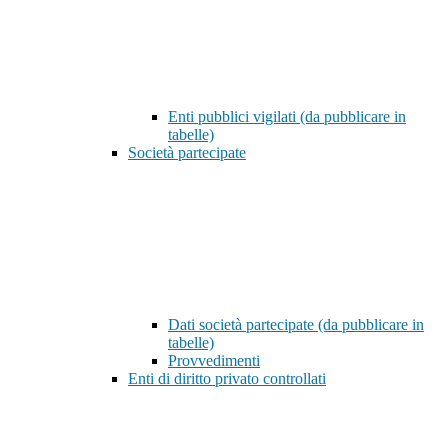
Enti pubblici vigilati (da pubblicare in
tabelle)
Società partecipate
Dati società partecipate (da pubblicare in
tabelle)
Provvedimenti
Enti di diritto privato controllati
==
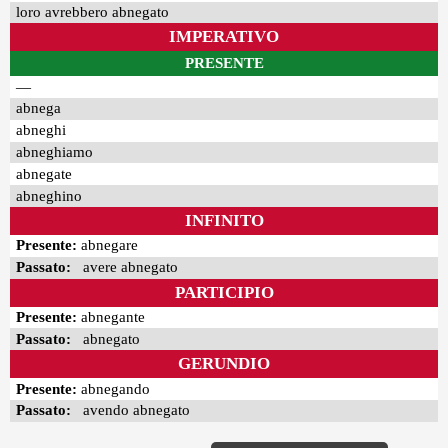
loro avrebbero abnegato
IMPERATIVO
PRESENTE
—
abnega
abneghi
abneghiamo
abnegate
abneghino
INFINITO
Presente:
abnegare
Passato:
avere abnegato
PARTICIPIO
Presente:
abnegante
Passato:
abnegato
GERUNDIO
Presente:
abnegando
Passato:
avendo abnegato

What this task involves —
All that should be written out is the stretch of lines above between the one holding "Enti pubblici vigilati (da pubblicare in" and the one holding "Enti di diritto privato controllati", inclusive, exactly as given.

Exercise output —
Enti pubblici vigilati (da pubblicare in
tabelle)
Società partecipate
Dati società partecipate (da pubblicare in
tabelle)
Provvedimenti
Enti di diritto privato controllati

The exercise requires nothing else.